__任務清單__.
(1) 在這道圓周上找矩形的題目中，「說明」部分給出的 N 的上限是多少？
(2) 將這道圓周上找矩形的題目中以「給出圓周上的若干個點」開頭的段落改寫得更簡短，保留主要事實。

__閱讀摘錄__.
◆ ◆ ◆ ◆ ◆ ◆ ◆
題目描述

給出圓周上的若干個點，已知點與點之間的弧長，其值均為正整數，並依圓周順序排列。 請找出這些點中有沒有可以圍成矩形的，並希望在最短時間內找出所有不重複矩形。

輸入輸出格式

第一行為正整數N，表示點的個數，接下來N行分別為這N個點所分割的各個圓弧長度

所構成不重複矩形的個數

輸入輸出樣例

8
1
2
2
3
1
1
3
3

3

說明

N<=20

#include<iostream>
#include<cstdio>
#include<algorithm>
#include<cstdlib>
#include<cstring>
#include<string>
#include<cmath>
#include<map>
#include<set>
#include<vector>
#include<queue>
#include<bitset>
#include<ctime>
#include<deque>
#include<stack>
#include<functional>
#include<sstream>
//#include<cctype>
//#pragma GCC optimize(2)
using namespace std;
#define maxn 200005
#define inf 0x7fffffff
//#define INF 1e18
#define rdint(x) scanf("%d",&x)
#define rdllt(x) scanf("%lld",&x)
#define rdult(x) scanf("%lu",&x)
#define rdlf(x) scanf("%lf",&x)
#define rdstr(x) scanf("%s",x)
◆ ◆ ◆ ◆ ◆ ◆ ◆
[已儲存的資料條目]
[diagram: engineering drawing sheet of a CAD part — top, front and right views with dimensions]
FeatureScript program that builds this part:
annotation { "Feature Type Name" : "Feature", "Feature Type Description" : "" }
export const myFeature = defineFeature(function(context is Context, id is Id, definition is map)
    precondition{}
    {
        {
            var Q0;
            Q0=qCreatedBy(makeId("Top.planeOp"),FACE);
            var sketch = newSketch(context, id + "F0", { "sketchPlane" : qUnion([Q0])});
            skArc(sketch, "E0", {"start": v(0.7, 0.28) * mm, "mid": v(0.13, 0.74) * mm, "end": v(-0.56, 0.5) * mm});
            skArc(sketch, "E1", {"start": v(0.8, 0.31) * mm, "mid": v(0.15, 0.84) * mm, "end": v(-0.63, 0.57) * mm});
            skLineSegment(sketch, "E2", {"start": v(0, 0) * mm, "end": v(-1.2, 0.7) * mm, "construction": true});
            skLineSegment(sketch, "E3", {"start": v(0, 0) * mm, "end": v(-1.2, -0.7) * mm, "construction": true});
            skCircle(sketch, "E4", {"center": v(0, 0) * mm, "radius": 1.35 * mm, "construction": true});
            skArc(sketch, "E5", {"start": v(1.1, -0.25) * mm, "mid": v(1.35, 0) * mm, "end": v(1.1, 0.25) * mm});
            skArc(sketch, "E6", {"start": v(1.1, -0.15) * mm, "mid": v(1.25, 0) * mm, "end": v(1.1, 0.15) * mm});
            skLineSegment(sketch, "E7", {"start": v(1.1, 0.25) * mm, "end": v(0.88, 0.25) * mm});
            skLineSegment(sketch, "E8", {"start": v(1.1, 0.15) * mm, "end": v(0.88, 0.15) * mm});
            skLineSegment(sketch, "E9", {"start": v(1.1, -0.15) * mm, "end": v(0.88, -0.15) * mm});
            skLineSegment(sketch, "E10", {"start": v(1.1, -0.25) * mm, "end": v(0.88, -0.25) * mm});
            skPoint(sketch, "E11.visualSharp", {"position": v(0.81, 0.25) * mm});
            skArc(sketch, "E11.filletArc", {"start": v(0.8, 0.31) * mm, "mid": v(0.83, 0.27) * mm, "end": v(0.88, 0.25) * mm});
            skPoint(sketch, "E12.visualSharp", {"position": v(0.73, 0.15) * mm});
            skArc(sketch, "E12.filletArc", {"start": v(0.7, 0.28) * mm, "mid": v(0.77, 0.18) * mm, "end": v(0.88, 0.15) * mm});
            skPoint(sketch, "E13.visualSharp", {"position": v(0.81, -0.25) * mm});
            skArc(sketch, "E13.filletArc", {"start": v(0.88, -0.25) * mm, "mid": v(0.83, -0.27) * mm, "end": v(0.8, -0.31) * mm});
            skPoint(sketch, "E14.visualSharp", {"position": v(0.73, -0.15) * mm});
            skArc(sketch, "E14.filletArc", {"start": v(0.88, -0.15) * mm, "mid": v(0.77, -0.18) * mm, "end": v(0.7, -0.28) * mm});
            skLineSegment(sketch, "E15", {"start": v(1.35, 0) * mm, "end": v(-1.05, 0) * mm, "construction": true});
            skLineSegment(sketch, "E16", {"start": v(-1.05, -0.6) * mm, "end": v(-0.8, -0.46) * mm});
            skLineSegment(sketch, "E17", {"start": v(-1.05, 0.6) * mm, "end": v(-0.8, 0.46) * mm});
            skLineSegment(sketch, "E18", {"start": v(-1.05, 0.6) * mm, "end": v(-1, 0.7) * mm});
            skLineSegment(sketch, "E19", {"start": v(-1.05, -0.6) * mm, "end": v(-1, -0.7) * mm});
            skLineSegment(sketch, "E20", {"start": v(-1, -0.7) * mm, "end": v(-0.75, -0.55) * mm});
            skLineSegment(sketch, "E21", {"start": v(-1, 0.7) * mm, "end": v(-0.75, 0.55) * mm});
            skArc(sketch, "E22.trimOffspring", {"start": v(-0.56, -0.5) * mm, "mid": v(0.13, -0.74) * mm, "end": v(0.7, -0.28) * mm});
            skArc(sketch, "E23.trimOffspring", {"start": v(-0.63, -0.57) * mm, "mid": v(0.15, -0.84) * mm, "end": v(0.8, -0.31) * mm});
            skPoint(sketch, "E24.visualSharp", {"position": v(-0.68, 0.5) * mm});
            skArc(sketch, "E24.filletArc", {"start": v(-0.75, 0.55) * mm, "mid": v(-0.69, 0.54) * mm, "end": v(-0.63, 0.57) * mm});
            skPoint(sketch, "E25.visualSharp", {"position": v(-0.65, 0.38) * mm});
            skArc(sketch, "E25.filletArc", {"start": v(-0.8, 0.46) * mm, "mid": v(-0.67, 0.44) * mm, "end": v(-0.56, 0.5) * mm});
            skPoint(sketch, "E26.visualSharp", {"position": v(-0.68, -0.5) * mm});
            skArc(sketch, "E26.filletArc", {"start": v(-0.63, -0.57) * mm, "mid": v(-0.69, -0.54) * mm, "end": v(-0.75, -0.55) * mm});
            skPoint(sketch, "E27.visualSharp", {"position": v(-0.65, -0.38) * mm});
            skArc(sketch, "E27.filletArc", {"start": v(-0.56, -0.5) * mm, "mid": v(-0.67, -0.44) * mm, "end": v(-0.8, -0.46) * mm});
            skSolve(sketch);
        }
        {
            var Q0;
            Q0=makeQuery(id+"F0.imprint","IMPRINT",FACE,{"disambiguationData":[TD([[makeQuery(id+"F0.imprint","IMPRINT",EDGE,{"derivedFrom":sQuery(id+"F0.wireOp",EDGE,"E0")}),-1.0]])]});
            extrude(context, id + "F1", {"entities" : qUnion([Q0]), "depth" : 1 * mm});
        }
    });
◆ ◆ ◆ ◆ ◆ ◆ ◆
__解答清單__.
(1) N 不超過 20（N<=20）。

(2) 圓周上有若干點，按圓周順序排列，相鄰點間的弧長都是正整數；要在最短時間內找出這些點能圍成的所有不重複矩形。